- [Exercise aim]:
Reproduce each of the rows below character for character, without altering any line.

╭──

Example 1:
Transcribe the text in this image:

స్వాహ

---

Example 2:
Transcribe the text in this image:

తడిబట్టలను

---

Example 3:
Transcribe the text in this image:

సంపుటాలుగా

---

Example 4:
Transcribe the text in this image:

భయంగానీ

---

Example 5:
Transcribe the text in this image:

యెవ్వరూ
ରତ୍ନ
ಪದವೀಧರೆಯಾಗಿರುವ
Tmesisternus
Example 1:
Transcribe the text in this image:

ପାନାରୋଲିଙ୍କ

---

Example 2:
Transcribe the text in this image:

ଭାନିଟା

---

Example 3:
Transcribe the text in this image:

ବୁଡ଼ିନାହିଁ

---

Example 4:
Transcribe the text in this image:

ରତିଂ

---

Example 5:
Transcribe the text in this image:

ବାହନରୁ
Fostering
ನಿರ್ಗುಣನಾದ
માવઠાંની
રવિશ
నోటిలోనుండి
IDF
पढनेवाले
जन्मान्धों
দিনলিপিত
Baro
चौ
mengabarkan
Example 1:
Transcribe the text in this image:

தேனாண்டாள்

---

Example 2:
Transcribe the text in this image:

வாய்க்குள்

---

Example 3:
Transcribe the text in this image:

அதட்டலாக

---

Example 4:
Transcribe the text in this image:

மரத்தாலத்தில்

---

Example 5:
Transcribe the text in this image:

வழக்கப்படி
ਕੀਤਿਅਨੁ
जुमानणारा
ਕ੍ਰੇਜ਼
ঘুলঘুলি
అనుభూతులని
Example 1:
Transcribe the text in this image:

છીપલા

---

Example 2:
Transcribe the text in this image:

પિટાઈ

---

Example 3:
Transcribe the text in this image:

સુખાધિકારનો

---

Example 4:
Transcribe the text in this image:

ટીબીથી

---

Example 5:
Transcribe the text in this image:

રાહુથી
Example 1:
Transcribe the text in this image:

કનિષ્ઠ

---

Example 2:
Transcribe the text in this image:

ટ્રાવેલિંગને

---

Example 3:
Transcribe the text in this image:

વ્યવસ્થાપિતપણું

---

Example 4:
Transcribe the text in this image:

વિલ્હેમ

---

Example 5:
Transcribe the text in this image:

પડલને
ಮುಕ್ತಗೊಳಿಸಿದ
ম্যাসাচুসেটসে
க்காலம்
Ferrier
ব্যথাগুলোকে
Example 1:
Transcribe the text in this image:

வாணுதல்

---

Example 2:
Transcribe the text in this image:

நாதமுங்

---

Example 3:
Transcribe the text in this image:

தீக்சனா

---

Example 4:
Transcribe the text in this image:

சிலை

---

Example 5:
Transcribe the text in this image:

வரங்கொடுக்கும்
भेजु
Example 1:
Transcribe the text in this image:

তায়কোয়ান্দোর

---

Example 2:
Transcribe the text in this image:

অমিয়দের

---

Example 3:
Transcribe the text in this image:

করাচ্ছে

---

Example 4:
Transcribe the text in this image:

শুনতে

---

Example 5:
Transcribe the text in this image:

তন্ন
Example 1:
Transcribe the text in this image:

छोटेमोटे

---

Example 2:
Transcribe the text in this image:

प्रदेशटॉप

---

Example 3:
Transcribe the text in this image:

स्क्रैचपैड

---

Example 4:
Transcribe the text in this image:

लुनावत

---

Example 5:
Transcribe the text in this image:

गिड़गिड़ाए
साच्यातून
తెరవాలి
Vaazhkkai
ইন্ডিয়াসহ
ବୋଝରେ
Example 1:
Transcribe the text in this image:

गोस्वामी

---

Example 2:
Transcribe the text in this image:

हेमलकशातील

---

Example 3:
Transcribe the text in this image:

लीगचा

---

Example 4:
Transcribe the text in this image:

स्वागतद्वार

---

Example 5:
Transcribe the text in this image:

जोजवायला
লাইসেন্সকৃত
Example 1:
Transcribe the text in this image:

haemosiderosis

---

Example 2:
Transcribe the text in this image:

╰──

- [Task answer]:
Example 1:
Transcribe the text in this image:

స్వాహ

---

Example 2:
Transcribe the text in this image:

తడిబట్టలను

---

Example 3:
Transcribe the text in this image:

సంపుటాలుగా

---

Example 4:
Transcribe the text in this image:

భయంగానీ

---

Example 5:
Transcribe the text in this image:

యెవ్వరూ
ରତ୍ନ
ಪದವೀಧರೆಯಾಗಿರುವ
Tmesisternus
Example 1:
Transcribe the text in this image:

ପାନାରୋଲିଙ୍କ

---

Example 2:
Transcribe the text in this image:

ଭାନିଟା

---

Example 3:
Transcribe the text in this image:

ବୁଡ଼ିନାହିଁ

---

Example 4:
Transcribe the text in this image:

ରତିଂ

---

Example 5:
Transcribe the text in this image:

ବାହନରୁ
Fostering
ನಿರ್ಗುಣನಾದ
માવઠાંની
રવિશ
నోటిలోనుండి
IDF
पढनेवाले
जन्मान्धों
দিনলিপিত
Baro
चौ
mengabarkan
Example 1:
Transcribe the text in this image:

தேனாண்டாள்

---

Example 2:
Transcribe the text in this image:

வாய்க்குள்

---

Example 3:
Transcribe the text in this image:

அதட்டலாக

---

Example 4:
Transcribe the text in this image:

மரத்தாலத்தில்

---

Example 5:
Transcribe the text in this image:

வழக்கப்படி
ਕੀਤਿਅਨੁ
जुमानणारा
ਕ੍ਰੇਜ਼
ঘুলঘুলি
అనుభూతులని
Example 1:
Transcribe the text in this image:

છીપલા

---

Example 2:
Transcribe the text in this image:

પિટાઈ

---

Example 3:
Transcribe the text in this image:

સુખાધિકારનો

---

Example 4:
Transcribe the text in this image:

ટીબીથી

---

Example 5:
Transcribe the text in this image:

રાહુથી
Example 1:
Transcribe the text in this image:

કનિષ્ઠ

---

Example 2:
Transcribe the text in this image:

ટ્રાવેલિંગને

---

Example 3:
Transcribe the text in this image:

વ્યવસ્થાપિતપણું

---

Example 4:
Transcribe the text in this image:

વિલ્હેમ

---

Example 5:
Transcribe the text in this image:

પડલને
ಮುಕ್ತಗೊಳಿಸಿದ
ম্যাসাচুসেটসে
க்காலம்
Ferrier
ব্যথাগুলোকে
Example 1:
Transcribe the text in this image:

வாணுதல்

---

Example 2:
Transcribe the text in this image:

நாதமுங்

---

Example 3:
Transcribe the text in this image:

தீக்சனா

---

Example 4:
Transcribe the text in this image:

சிலை

---

Example 5:
Transcribe the text in this image:

வரங்கொடுக்கும்
भेजु
Example 1:
Transcribe the text in this image:

তায়কোয়ান্দোর

---

Example 2:
Transcribe the text in this image:

অমিয়দের

---

Example 3:
Transcribe the text in this image:

করাচ্ছে

---

Example 4:
Transcribe the text in this image:

শুনতে

---

Example 5:
Transcribe the text in this image:

তন্ন
Example 1:
Transcribe the text in this image:

छोटेमोटे

---

Example 2:
Transcribe the text in this image:

प्रदेशटॉप

---

Example 3:
Transcribe the text in this image:

स्क्रैचपैड

---

Example 4:
Transcribe the text in this image:

लुनावत

---

Example 5:
Transcribe the text in this image:

गिड़गिड़ाए
साच्यातून
తెరవాలి
Vaazhkkai
ইন্ডিয়াসহ
ବୋଝରେ
Example 1:
Transcribe the text in this image:

गोस्वामी

---

Example 2:
Transcribe the text in this image:

हेमलकशातील

---

Example 3:
Transcribe the text in this image:

लीगचा

---

Example 4:
Transcribe the text in this image:

स्वागतद्वार

---

Example 5:
Transcribe the text in this image:

जोजवायला
লাইসেন্সকৃত
Example 1:
Transcribe the text in this image:

haemosiderosis

---

Example 2:
Transcribe the text in this image:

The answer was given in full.